The Future of Oil, Coal, and Gas Under Obama

Energy companies spent richly to unseat the president
A Nov. 18 protest against the Keystone XL pipelinePhotograph by 350.org

Oil, gas, coal, and electricity companies spent more than $115 million on the presidential campaign, more than any race since at least 1990, according to the Center for Responsive Politics. Eighty percent of the candidate donations went to Republicans. Yet President Obama’s reelection may wind up benefiting some parts of the industry. Obama “is now going for a full-throated endorsement of oil and natural gas production in the United States, which is 180 degrees opposite from where he started,” says Jack Gerard, president of the American Petroleum Institute (API), a trade association that represents the breadth of the industry. “The real question will be: Will the president’s actions match his words?”

While the industry has adopted a defensive stance, oil and gas didn’t fare too badly during Obama’s first term.

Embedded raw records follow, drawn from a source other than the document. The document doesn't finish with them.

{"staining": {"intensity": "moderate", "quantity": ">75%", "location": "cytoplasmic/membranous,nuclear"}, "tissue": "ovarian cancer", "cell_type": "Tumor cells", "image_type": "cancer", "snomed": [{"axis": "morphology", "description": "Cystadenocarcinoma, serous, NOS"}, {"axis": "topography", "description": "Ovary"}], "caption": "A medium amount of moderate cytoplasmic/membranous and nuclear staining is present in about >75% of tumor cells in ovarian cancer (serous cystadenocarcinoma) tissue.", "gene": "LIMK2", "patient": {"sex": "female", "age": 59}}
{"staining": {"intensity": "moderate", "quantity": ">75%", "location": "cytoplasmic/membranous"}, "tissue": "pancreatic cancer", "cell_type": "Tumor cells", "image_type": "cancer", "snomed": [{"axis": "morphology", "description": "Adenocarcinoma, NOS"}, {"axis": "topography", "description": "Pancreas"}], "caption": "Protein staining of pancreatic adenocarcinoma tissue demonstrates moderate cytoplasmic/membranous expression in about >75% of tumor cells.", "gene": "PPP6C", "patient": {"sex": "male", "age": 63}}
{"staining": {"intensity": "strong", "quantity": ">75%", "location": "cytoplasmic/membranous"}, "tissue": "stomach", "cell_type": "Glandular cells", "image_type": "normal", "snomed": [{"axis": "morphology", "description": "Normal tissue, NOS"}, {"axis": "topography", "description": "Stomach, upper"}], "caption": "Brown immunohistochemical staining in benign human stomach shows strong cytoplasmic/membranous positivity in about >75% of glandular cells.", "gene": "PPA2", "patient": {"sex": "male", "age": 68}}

Output of crude and other liquid petroleum products in the U.S. is on track to surge by more than 80 percent through 2020, the kind of consistent growth that hasn’t been seen since the 1960s, says Edward Morse, global head of commodities research for Citigroup. The administration has made more acreage on federal land available to energy companies than any president since Ronald Reagan, he says. “Facts are stubborn things, and they often defy people’s ideology,” says John Hanger, a special counsel at Eckert Seamans Cherin & Mellott and the former head of Pennsylvania’s Department of Environmental Protection.